(Supplied material Opens)

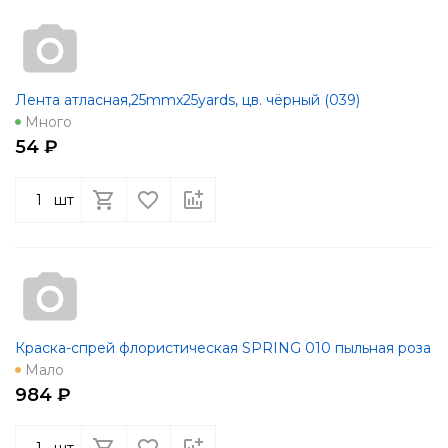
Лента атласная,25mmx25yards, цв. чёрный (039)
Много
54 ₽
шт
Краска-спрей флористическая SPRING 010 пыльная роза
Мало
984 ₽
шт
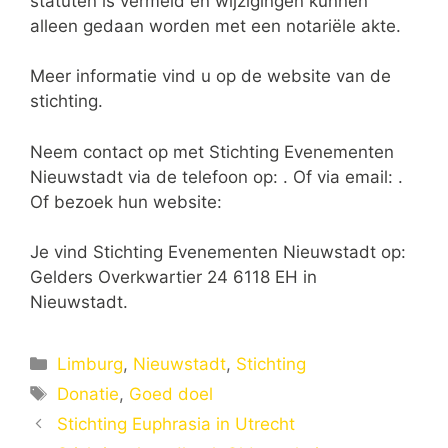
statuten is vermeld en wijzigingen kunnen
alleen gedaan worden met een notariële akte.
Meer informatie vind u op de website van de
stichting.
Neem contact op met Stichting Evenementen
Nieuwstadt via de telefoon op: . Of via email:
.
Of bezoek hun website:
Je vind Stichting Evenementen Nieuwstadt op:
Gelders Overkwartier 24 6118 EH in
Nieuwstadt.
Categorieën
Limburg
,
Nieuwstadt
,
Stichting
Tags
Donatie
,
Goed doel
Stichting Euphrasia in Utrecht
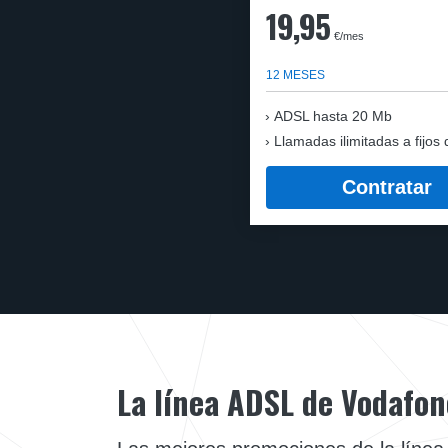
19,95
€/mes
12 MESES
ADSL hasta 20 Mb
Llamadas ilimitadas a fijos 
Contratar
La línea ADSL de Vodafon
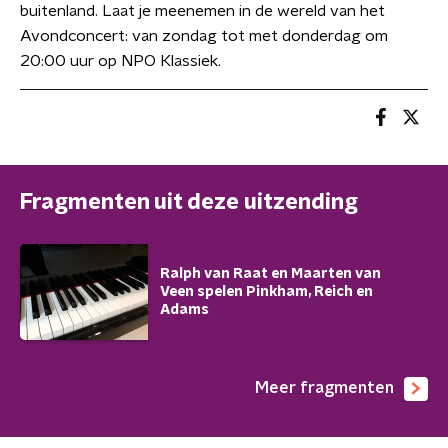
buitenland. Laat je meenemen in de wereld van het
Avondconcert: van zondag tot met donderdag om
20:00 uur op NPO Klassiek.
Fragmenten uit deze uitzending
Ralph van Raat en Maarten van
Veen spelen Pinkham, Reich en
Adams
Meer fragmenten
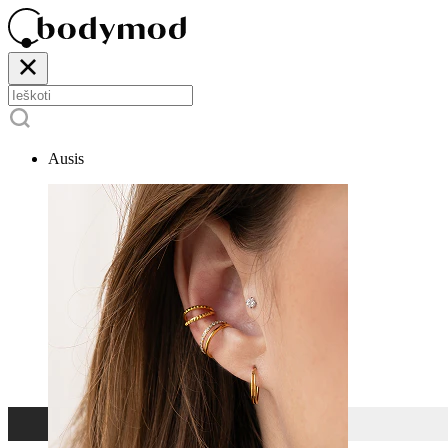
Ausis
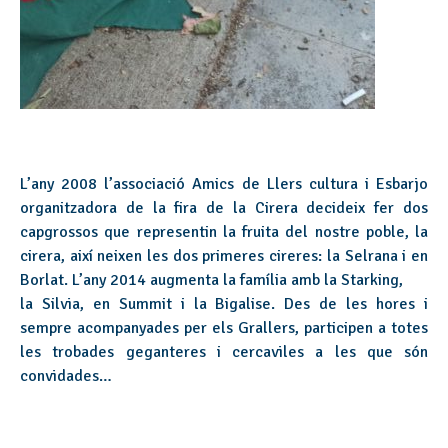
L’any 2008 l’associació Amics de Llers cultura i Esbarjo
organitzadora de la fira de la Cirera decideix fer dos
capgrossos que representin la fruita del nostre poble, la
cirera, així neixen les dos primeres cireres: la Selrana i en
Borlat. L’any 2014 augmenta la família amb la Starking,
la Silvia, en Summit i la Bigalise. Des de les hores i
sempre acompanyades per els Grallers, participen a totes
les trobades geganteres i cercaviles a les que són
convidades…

(Supplied material Closes)

Reproduce every line of text in the material above word for word, omitting the pictures from your answer.

Лента атласная,25mmx25yards, цв. чёрный (039)
Много
54 ₽
шт
Краска-спрей флористическая SPRING 010 пыльная роза
Мало
984 ₽
шт
statuten is vermeld en wijzigingen kunnen
alleen gedaan worden met een notariële akte.
Meer informatie vind u op de website van de
stichting.
Neem contact op met Stichting Evenementen
Nieuwstadt via de telefoon op: . Of via email:
.
Of bezoek hun website:
Je vind Stichting Evenementen Nieuwstadt op:
Gelders Overkwartier 24 6118 EH in
Nieuwstadt.
Categorieën
Limburg
,
Nieuwstadt
,
Stichting
Tags
Donatie
,
Goed doel
Stichting Euphrasia in Utrecht
19,95
€/mes
12 MESES
ADSL hasta 20 Mb
Llamadas ilimitadas a fijos 
Contratar
La línea ADSL de Vodafon
buitenland. Laat je meenemen in de wereld van het
Avondconcert: van zondag tot met donderdag om
20:00 uur op NPO Klassiek.
Fragmenten uit deze uitzending
Ralph van Raat en Maarten van
Veen spelen Pinkham, Reich en
Adams
Meer fragmenten
Ausis
L’any 2008 l’associació Amics de Llers cultura i Esbarjo
organitzadora de la fira de la Cirera decideix fer dos
capgrossos que representin la fruita del nostre poble, la
cirera, així neixen les dos primeres cireres: la Selrana i en
Borlat. L’any 2014 augmenta la família amb la Starking,
la Silvia, en Summit i la Bigalise. Des de les hores i
sempre acompanyades per els Grallers, participen a totes
les trobades geganteres i cercaviles a les que són
convidades…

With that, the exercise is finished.